Artists

Shovels & Rope: Two for the Road

With a rollicking homegrown sound, the 
duo Shovels & Rope is as diggable as they come

shovels and rope

Photo: Leslie Ryann McKellar


On a typical night before a May show in West Virginia, Shovels & Rope tandem Cary Ann Hearst and her husband, Michael Trent, spent the night in a Walmart parking lot. No, they weren’t stuffed into shopping carts or folded into the backseat of a car. They lived it up in the back of their van, replete with a queen-size bed, a television, and a good bottle of red wine.

“We just like hanging out in there; it’s pretty comfortable,” says Hearst. “It’s better than some of the fleabag motels we’ve stayed in.” Hearst and Trent should know: The Charleston, South Carolina, couple played nearly two hundred shows in 2011 and are on pace for more this year. And judging by the buzz they’ve been building and the strength of their new album, O’ Be Joyful, the crowds should keep getting bigger.

O’ Be Joyful is a rough-and-ready collection of songs that sounds like a punkabilly June and Johnny Cash mixed with New Orleans horns, sixties-era harmonies, and honking organ solos. Live, they’ve attracted a loyal following, performing as a high-octane two-piece band and whipping up a righteous racket with guitars, harmonicas, and a drum kit harvested from a junkyard, adorned with tambourines, flowers, and kitchen rags. “Our goal is to get everyone up and dancing,” says Trent with a laugh. “No one dances anymore. But then we play Asheville on a random Tuesday night and people are freaking out.”

A native of Mississippi, Hearst attended the College of Charleston—“I’m a Cougar, baby,” she purrs—while Trent spent time in Colorado and Texas before arriving in the Lowcountry. The two met in 2005 through the city’s small but close-knit rock scene, with Trent showing up at Hearst’s front door with some beer and the desire to jam on punk rock covers like the Ramones classic “I Wanna Be Your Boyfriend.” An apt choice, as the two quickly became romantically involved.

“I think we both wanted to be rockers; I know I did so badly,” Hearst says. “I was listening to a lot of Nirvana and old country, trying to figure out how to blend the two.” Trent’s father was a bluegrass nut, but as a kid, he showed little interest. “I wanted to get away from it as quickly as I could,” he says. “But then as I got older, I started paying attention to that as well as songwriters like Townes Van Zandt.”

Though their shows are raucous affairs, both Hearst and Trent are drawn to darker moods in their songwriting, as in “Hail Hail,” a brassy, joyful ode to rock ’n’ roll that’s cut with the macabre line “I love
you till you slit my throat and swallow me whole.” Or the slithery, slinky blues of “Tickin’ Bomb.” “We wrote and recorded a lot
of our record on the road, finding certain crazy characters and drawing inspiration off of that,” Trent says. “But there’s a certain lightness, too. I love Cormac McCarthy, but you have to laugh as well.”

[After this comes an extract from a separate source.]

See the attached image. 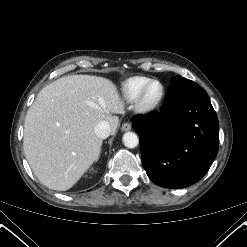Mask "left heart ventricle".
<instances>
[{"label":"left heart ventricle","mask_w":247,"mask_h":247,"mask_svg":"<svg viewBox=\"0 0 247 247\" xmlns=\"http://www.w3.org/2000/svg\"><path fill=\"white\" fill-rule=\"evenodd\" d=\"M159 93H160V86L158 84L152 85L147 91L146 100L148 102L155 100L158 97Z\"/></svg>","instance_id":"b2bd125f"}]
</instances>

When they’re not on the road, the duo—and their Plott Hound dog (named, you guessed it, Townes Van Zandt)—spend time at their
Johns Island home just outside Charleston, making the foray to their favorite restaurant, the French-Southern hybrid Fat Hen. “Charleston is home,” Hearst says. “It’s a small scene, but it’s fierce. And we love our van, but nothing beats sleeping in your own bed.”